■ **BRIEF A**: Repeat the listing verbatim, starting at its first line and ending with the line that contains "scolaire, les élèves", both included.

■ **DOCUMENT SECTION**:
========================================
Antonutti had spent the final 10 years of his life with his wife, Graziella, whom he married in 2009. His funeral took place at the Chiesa di Sant'Antonio Nuovo in Trieste.

The Loggia del Lionello is one of the architectural features of Udine's Piazza della Libertà
The Loggia del Lionello is one of the architectural
features of Udine's Piazza della Libertà
Travel tip:

Udine, the nearest city to Antonutti’s home village of Basiliano, is an attractive and wealthy provincial city, known as the gastronomic capital of Friuli. Udine's most attractive area lies within the mediaeval centre, which has Venetian, Greek and Roman influences. The main square, Piazza della Libertà, features the town hall, the Loggia del Lionello, built in 1448–1457 in the Venetian-Gothic style, and a clock tower, the Torre dell’Orologio, which is similar to the clock tower in Piazza San Marco - St Mark's Square - in Venice. Long regarded as something of a hidden gem, Udine does not attract the tourist traffic of other, better-known Italian cities, yet with its upmarket coffee shops, artisan boutiques and warm, traditional eating places in an elegant setting, it has much to commend it.
========================================
■ **DATA FOR ANALYSIS**:
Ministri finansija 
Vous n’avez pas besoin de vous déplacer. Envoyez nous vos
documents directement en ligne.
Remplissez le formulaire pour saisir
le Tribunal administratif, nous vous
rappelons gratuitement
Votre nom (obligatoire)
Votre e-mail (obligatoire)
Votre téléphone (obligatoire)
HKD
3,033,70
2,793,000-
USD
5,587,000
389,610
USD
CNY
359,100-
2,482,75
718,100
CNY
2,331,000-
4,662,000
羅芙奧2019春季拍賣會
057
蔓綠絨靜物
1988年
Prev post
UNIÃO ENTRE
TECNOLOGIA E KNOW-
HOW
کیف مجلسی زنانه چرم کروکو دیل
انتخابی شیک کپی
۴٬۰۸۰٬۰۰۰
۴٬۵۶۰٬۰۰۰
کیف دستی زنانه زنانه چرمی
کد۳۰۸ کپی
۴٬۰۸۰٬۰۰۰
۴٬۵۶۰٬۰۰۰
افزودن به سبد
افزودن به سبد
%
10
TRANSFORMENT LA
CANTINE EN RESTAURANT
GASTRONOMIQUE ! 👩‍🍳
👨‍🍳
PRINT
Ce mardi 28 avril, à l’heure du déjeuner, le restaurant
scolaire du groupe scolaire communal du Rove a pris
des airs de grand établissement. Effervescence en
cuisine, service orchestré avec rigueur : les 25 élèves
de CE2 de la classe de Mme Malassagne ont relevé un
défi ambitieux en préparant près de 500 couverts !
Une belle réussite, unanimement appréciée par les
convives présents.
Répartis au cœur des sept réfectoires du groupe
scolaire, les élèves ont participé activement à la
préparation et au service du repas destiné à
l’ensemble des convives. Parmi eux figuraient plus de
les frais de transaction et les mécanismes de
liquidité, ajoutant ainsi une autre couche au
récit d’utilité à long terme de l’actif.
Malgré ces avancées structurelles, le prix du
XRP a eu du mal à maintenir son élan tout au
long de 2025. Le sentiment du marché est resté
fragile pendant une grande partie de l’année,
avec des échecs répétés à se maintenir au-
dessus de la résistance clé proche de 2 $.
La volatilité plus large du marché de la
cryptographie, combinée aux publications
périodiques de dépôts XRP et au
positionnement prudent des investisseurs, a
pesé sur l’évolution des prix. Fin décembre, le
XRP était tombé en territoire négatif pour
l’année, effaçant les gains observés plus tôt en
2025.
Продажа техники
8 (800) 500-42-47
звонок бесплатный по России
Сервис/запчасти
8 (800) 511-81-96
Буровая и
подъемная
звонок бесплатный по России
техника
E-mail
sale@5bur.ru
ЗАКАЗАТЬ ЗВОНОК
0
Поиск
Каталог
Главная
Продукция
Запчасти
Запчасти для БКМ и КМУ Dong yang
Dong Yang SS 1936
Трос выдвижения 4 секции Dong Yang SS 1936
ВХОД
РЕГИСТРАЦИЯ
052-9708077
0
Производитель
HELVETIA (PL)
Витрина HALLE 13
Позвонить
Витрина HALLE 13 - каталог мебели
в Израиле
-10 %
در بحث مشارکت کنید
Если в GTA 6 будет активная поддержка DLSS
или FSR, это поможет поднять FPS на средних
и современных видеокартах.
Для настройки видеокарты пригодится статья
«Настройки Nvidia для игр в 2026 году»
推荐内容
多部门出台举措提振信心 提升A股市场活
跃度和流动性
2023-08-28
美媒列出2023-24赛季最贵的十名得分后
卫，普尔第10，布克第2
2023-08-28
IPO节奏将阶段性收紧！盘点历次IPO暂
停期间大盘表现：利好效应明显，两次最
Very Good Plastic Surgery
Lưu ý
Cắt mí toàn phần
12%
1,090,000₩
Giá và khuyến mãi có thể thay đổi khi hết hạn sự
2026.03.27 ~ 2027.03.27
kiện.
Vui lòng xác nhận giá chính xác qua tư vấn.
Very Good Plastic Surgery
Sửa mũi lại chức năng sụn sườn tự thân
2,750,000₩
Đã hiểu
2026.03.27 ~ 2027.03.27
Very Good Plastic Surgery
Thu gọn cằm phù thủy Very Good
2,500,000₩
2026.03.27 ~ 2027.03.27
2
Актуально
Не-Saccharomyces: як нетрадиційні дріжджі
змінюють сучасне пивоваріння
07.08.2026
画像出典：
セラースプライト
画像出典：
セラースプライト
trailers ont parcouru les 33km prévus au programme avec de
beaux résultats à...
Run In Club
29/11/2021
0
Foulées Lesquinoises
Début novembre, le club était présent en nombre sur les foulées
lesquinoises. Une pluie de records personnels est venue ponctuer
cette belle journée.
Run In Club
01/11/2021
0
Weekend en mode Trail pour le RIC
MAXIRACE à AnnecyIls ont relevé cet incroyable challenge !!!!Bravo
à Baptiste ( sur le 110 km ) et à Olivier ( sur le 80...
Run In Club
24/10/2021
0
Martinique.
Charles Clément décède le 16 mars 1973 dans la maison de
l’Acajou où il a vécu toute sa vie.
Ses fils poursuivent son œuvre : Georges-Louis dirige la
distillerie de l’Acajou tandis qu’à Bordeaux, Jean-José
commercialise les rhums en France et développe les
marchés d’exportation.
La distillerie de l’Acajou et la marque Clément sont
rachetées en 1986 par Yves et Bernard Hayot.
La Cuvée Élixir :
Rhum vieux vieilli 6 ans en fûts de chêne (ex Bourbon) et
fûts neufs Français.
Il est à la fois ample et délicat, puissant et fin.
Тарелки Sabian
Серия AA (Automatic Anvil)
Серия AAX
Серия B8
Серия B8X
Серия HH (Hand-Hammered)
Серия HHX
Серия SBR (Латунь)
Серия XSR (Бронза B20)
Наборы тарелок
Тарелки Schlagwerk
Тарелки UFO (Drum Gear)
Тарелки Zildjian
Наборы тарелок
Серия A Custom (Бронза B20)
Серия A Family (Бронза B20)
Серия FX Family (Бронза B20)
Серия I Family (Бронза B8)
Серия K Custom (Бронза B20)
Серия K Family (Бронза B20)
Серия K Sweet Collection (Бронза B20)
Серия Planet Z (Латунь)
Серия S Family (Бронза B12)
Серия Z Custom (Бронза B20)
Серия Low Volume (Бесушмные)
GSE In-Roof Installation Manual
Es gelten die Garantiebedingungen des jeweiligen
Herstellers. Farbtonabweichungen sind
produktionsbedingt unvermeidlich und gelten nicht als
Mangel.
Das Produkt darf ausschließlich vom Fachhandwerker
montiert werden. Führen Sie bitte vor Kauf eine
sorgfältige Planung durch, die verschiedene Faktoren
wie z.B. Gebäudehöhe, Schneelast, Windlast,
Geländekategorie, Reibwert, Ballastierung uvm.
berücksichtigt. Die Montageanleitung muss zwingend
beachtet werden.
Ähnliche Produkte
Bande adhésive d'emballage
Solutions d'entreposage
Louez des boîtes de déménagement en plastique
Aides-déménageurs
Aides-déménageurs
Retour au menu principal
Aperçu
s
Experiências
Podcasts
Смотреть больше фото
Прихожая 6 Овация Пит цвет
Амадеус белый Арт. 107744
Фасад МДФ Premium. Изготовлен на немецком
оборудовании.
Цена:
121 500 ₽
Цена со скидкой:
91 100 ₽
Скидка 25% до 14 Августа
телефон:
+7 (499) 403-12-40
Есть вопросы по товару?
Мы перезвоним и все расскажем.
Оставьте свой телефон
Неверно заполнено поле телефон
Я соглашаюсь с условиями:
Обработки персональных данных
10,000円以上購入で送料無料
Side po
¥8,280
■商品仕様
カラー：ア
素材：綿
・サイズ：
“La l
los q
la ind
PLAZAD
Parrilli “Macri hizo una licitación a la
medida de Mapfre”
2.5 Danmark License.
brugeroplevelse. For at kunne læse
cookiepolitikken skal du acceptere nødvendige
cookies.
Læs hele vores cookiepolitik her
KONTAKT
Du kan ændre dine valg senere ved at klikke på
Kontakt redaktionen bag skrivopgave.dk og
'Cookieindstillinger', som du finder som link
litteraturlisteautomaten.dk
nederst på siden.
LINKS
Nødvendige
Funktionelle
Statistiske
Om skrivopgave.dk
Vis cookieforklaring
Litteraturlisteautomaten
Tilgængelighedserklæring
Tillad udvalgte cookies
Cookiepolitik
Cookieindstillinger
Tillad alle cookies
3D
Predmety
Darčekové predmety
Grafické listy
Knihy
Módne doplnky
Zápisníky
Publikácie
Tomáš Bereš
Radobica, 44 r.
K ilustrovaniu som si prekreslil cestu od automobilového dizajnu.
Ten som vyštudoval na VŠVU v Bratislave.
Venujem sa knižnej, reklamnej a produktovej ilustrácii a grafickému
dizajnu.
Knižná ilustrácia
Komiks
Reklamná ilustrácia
========================================
■ **BRIEF B**:
Answer these questions from the passage on Antonutti and Udine:
(i) In which church was Antonutti's funeral held?
(ii) In what years was the Loggia del Lionello built?
(iii) What is Udine known as?

■ **ANSWER SPACE A**:
Ministri finansija 
Vous n’avez pas besoin de vous déplacer. Envoyez nous vos
documents directement en ligne.
Remplissez le formulaire pour saisir
le Tribunal administratif, nous vous
rappelons gratuitement
Votre nom (obligatoire)
Votre e-mail (obligatoire)
Votre téléphone (obligatoire)
HKD
3,033,70
2,793,000-
USD
5,587,000
389,610
USD
CNY
359,100-
2,482,75
718,100
CNY
2,331,000-
4,662,000
羅芙奧2019春季拍賣會
057
蔓綠絨靜物
1988年
Prev post
UNIÃO ENTRE
TECNOLOGIA E KNOW-
HOW
کیف مجلسی زنانه چرم کروکو دیل
انتخابی شیک کپی
۴٬۰۸۰٬۰۰۰
۴٬۵۶۰٬۰۰۰
کیف دستی زنانه زنانه چرمی
کد۳۰۸ کپی
۴٬۰۸۰٬۰۰۰
۴٬۵۶۰٬۰۰۰
افزودن به سبد
افزودن به سبد
%
10
TRANSFORMENT LA
CANTINE EN RESTAURANT
GASTRONOMIQUE ! 👩‍🍳
👨‍🍳
PRINT
Ce mardi 28 avril, à l’heure du déjeuner, le restaurant
scolaire du groupe scolaire communal du Rove a pris
des airs de grand établissement. Effervescence en
cuisine, service orchestré avec rigueur : les 25 élèves
de CE2 de la classe de Mme Malassagne ont relevé un
défi ambitieux en préparant près de 500 couverts !
Une belle réussite, unanimement appréciée par les
convives présents.
Répartis au cœur des sept réfectoires du groupe
scolaire, les élèves ont participé activement à la

■ **ANSWER SPACE B**:
(i) The Chiesa di Sant'Antonio Nuovo in Trieste.
(ii) 1448–1457.
(iii) The gastronomic capital of Friuli.